Há poemas que descrevem a morte de companheiros, como Gerson e Maurício, e também Paulo (codinome de Stuart Angel); sendo essa descrição a mais dolorosa de se ler, pois foi o assassinato testemunhado no pátio da prisão, por entre as grades de sua cela, por Alex. Stuart era militante do grupo MR-8 (grupo armado de esquerda) e a luta de sua mãe, a estilista Zuzu Angel, para ter o direito de enterrar o corpo de seu filho, o tornou um dos representantes dos militantes que eram brutalmente assassinados durante a ditadura.

Pelas palavras de Alex conhecemos a realidade da prisão onde foram colocados os presos políticos, desde os vizinhos de cela até os vigias do lado de fora com suas armas nas mãos, ouvindo as notícias nos rádios de pilha. O sentimento de abandono dentro da prisão em acreditar que os presos políticos se tornaram apenas lembrança aos que não foram presos.

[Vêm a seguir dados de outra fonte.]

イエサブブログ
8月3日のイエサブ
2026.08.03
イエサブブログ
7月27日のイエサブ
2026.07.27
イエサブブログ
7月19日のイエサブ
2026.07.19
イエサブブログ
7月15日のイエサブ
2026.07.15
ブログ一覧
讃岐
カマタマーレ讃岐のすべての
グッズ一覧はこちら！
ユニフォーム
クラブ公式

Alguns versos se perdem nos sonhos de como será a liberdade no dia da anistia; outros versos mais duros e políticos questionam os jornais que condenam o sangue que os militantes derramaram combatendo a ditadura, mas aceitam e justificam o sangue derramado dos militantes em torturas e assassinatos.

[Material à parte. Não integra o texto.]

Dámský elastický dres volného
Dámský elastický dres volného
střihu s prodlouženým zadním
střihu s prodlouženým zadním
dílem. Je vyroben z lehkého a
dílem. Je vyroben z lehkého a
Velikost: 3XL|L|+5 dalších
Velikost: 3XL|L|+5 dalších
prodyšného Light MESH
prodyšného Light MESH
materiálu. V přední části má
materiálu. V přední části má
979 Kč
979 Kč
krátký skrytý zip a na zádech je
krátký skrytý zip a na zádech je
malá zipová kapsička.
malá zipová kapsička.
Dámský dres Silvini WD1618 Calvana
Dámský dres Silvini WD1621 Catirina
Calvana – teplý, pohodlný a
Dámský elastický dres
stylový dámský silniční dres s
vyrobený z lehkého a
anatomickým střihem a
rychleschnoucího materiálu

Em um dos últimos poemas, chamado: “Réquiem para uma aurora de carne e osso”, vemos a descrição de uma companheira chamada Aurora, que foi “perseguida, linchada, torturada e assassinada”. Poema duro, mas que termina com um chamado a esperança quando diz que não importa quantos militantes sejam mortos não impedirão o surgimento de tantos outros militantes.

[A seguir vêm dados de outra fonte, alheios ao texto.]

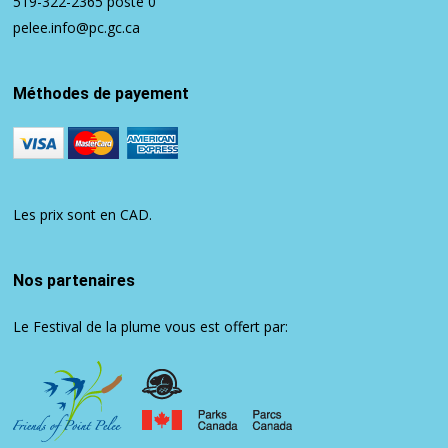
519-322-2365
poste 0
pelee.info@pc.gc.ca
Méthodes de payement
Les prix sont en CAD.
Nos partenaires
Le Festival de la plume vous est offert par:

Após ser solto, Alex não militou mais; suas entrevistas mais recentes o mostram desacreditado dizendo que após a prisão notou que era preciso uma revolução pessoal antes da tentativa de uma revolução social, e que através da revolução espiritual a humanidade conseguirá as mudanças precisas para um novo mundo. Chega a dizer que a luta apenas política era inviável para se conseguir grandes mudanças. Hoje, aos 65 anos, é um dos líderes de uma das maiores comunidades de santo daime do mundo, a Comunidade Céu do Mapiá, no Acre. É quase impossível reconhecer nesse Alex de hoje o jovem que escreveu os versos de Inventário de Cicatrizes e nos fez chorar todas suas torturas, a de seus companheiros, a tantas mortes de militantes em nome de uma ditadura, que se pintava de nacionalismo. Felizmente, ainda assim, os versos do jovem Alex, militante, preso e torturado permanecem e são memória, que não deve se apagar e ainda é, sim, cerne da questão. E uma esperança que se coloca nos últimos poemas, principalmente entre os versos finais, em que ele diz: "pois eu sou fraco, forte é nossa causa", que nos lembra que mesmo quando nós (aqueles que acreditam e contribuem para a mudança desse sistema, que permitiu que períodos obscuros, como a ditadura, acontecessem) fraquejamos, crer na nossa causa é o que será forte, pois ela é legítima e necessária.